Last week the Neshoba Democrat reported the discovery of a recording of Ronald Reagan's 1980 presidential campaign kickoff speech at the Neshoba County Fair in Mississippi.
While we wait to find out whether there will be public access to Reagan's speech, it may be informative to peer into the place where Reagan spoke. Melina was at the 2005 Neshoba County Fair, just one month after Edgar Ray Killen was convicted on three counts of manslaughter for the 1964 murders of James Chaney, Michael Schwerner and Andrew Goodman:
The Neshoba County Fair's most famous role is as a venue for Mississippi political speakers. There are only 2.8 million people in the state, and a lot of the most important ones like to hang out at the Fair in their expensive hovels, so as a result, any Mississippi politician who is seriously stumping for office has to put on his shirtsleeves and take a turn sweating it out at the outdoor podium. It's traditional. Sometimes it's not just Mississippians who show up to pay their dues -- none other than Ronald Reagan kicked off his first presidential campaign at the Neshoba County Fair. This year was not an election year, so the schedulers tried to book current and former elected officials to speak. The turnout was great. There were about four former state governors who showed up, as well as the current one, which made for an astonishing sight....
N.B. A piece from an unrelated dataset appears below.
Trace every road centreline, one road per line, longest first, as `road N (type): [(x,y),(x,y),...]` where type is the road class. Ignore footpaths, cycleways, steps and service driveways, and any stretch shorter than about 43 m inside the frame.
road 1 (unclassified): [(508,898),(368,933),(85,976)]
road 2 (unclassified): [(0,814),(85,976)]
Before any governors spoke, the state attorney general Jim Hood had spoken - briefly, but intensely. He was the one who made the decision to re-open the case of the murders of Chaney, Goodman, and Schwerner, which had ended only a few weeks before in Neshoba County with the conviction of Edgar Ray Killen, a native Neshoban. My boss was very apprehensive that he would not get any support from the audience when he spoke or that he might even be booed.
Well, he was not booed, but there was no standing ovation either. He got a little polite applause when he came up to the podium, but in the noisy outside auditorium, wood-hewn benches under a roof with fair-goers milling all around, you could hear a pin drop when he began to speak. And he didn't mince words. "Aren't you proud of Mississippi?" he started off. "Aren't you proud to be from Neshoba County and proud to know that Mississippi did the right thing?"
The audience seemed, I'd say, maybe a little bit proud. They did clap, a little bit. But many of them sat very, very quietly, thinking who knows what. Overt racism is not in fashion in Mississippi politics. You just get these little crypto-racist moments ... and also this weird overall attitude toward their history: as far as I can tell, the general mentality of white politicians and of many white Mississippians is that they work very hard to believe that there were never any Klan members and lynching-watchers and quiet racists among their parents and friends and family. They kind of like to think that Killen and the other men who murdered the civil rights workers were evil men from a little evil space ship, who made landfall in Neshoba county, did their evil deeds without any knowledge or support from the community, and were either brought to justice or quietly disappeared somewhere (perhaps to their evil home planet) where they are far too far away for the arm of justice to reach. And so, we should put the past behind us. And so, Mississippi and her fair native (non space-ship-based) citizens have nothing to be ashamed of. And so, everything is fine now and equal now. And so, it's not very nice of Attorney General Jim Hood to go on bringing it up, even if he is praising Mississippians for "doing what was right."
Essentially, they're fighting a battle to avoid historical context. Holocaust eduation is mandatory in Mississippi public schools. Civil rights history education is not.
Neshoba County is 20% black, and Mississippi is 36% black. But I only saw about two black families visiting the fair the entire day I was there, and one local said that she thought that *none* of the cabins were owned by black families. But it's not that they're not there --it's that they're not guests, not visitors. Black people maintain the fair grounds. They drive the horses in the harness races that fairgoers bet on.
The current governor was the last to speak. He is this big red-faced guy who, rumor has it, is planning to run for president in 2008.... He gave a cheerful speech about his his successes (after a year and a half in office, he claims, job creation rates are at their highest since 1999) and declared Mississippi to be the safest state in the country for the unborn. He was also the only governor to not mention the trial at all. I guess he thinks it's over and done with, and that everyone should just be looking toward the future.
This long excerpt includes the parts of Melina's account that relate most directly to what I cover here, but there is quite a bit more, and it is all worth reading.
In 1980 Neshoba County's only claim to fame was as the location where a band of Klansmen murdered James Chaney, Michael Schwerner and Andrew Goodman on June 21, 1964. As noted in the Neshoba Democrat article about the Reagan recording,
Reagan's visit to the Fair was his first public appearance following his nomination with over 30,000 said to be in attendance.
Before the assembled throng, the presidential hopeful declared:
I believe in states' rights. I believe that we've distorted the balance of our government by giving powers that were never intended in the Constitution to the federal establishment.
Earl Ofari Hutchinson has rightly called this a battle cry, the launching of the Reagan revolution, a coded promise to "roll the clock back to the pre-civil rights days when blacks, minorities and women knew their place."